Chapitre IV

13 2 2
                                    

La photo de Jeanne était à la une des journaux nationaux. La photo, en noir et blanc, dessinait une jeune femme aux cheveux noirs et courts, la mine sérieuse et les vêtements débraillés. Il manquait la chaleur de ses yeux et la façon qu'elle avait de superposer douze mille couches de vêtement, mais Pim se demandait où ils avaient obtenu cette photo. Ce n'était pas la photo de sa carte scolaire – elle avait encore les cheveux longs lorsqu'elle avait été prise – ni une photo de son Facebook où elle postait très peu. Ç'avait été pris à l'école, pourtant, qu'on discernait en arrière-plan, mais Pim n'avait aucun souvenir de ne l'avoir jamais vue et leurs amies juraient ne pas en être l'auteur non plus.

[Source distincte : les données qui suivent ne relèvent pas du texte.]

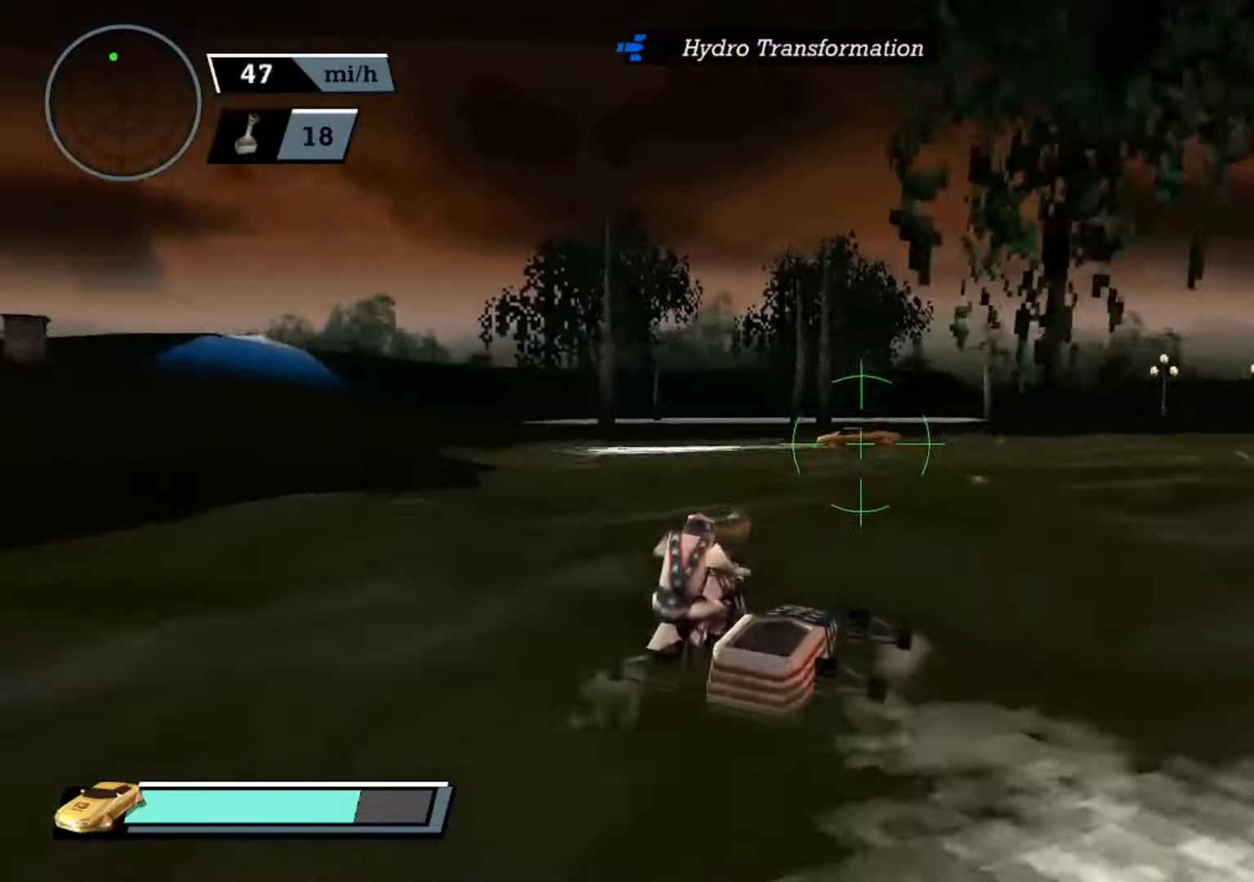
{"buttons": ["A"], "left_stick": "center", "events": [[333, "left_stick", "center"]]}
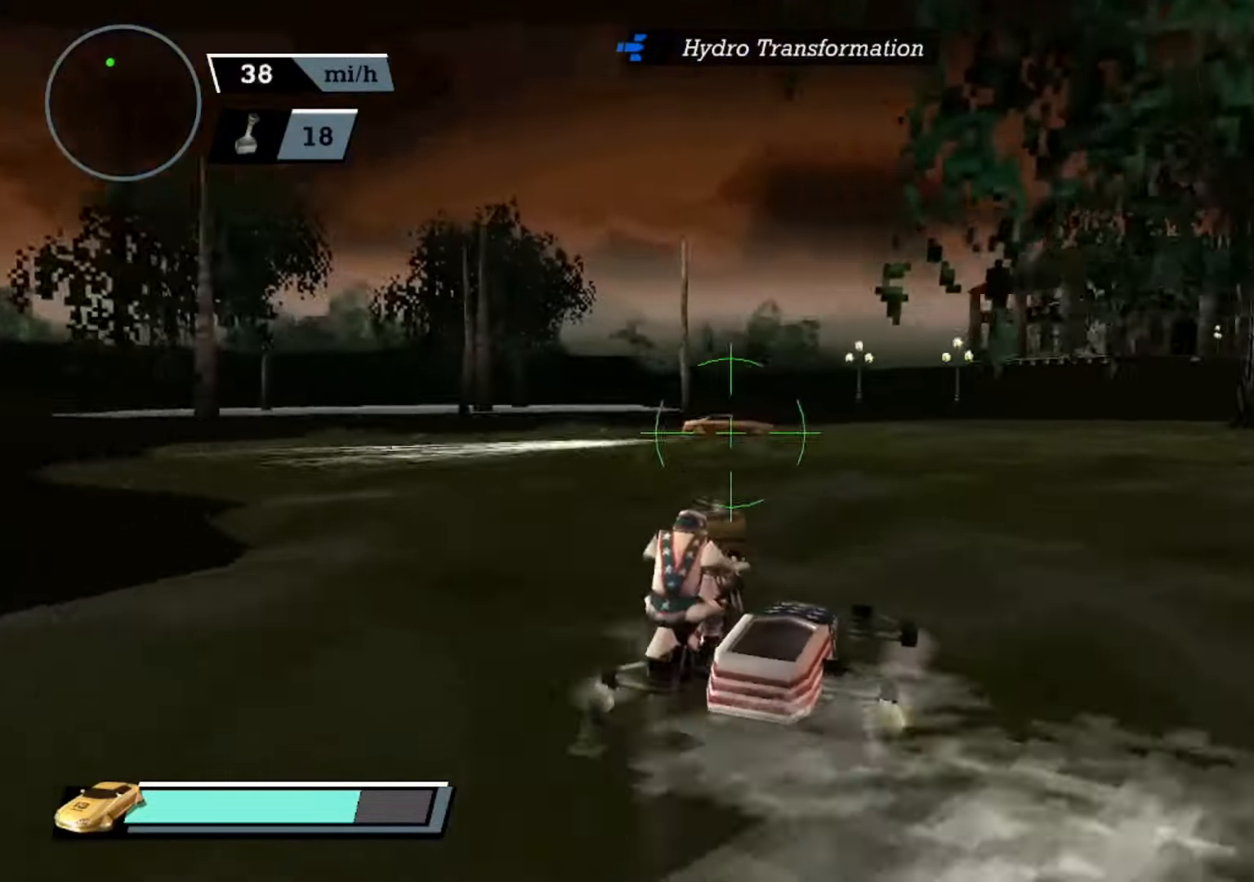
{"buttons": ["A", "L2"], "left_stick": "left", "events": [[133, "left_stick", "left"], [400, "left_stick", "center"], [433, "L2", "down"], [500, "left_stick", "left"]]}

Pim les croyait. Elles auraient pu, en toute bonne foi, avoir oublié avoir pris la photo. Ce qu'elles n'auraient pas oublié, en revanche, était d'avoir envoyé la photo aux journaux. Jeanne ne croulait pas sous les amis, pourtant, avant sa mort. Pim ne voyait pas qui aurait pu prendre cette photo-là.

Dans la salle de cours, Zahra déchirait rageusement le journal. Elle faisait un collage, mais Pim la soupçonnait de se venger rageusement des gros titres. Jeanne y était décrite comme sombre et introvertie et l'on préparait les lecteurs à un suicide avait même que l'enquête n'ait été menée. Si Pim s'était passé les nerfs en faisant de la céramique, Zahra, elle, nourrissait clairement des envies de destruction.

« J'vous jure, » marmonna-t-elle en traçant un large trait rouge le long du visage de Jeanne. « Si je croise ce journaliste, je le bute.

– C'est dans le Parisien, je doute qu'il se pointe en Charente.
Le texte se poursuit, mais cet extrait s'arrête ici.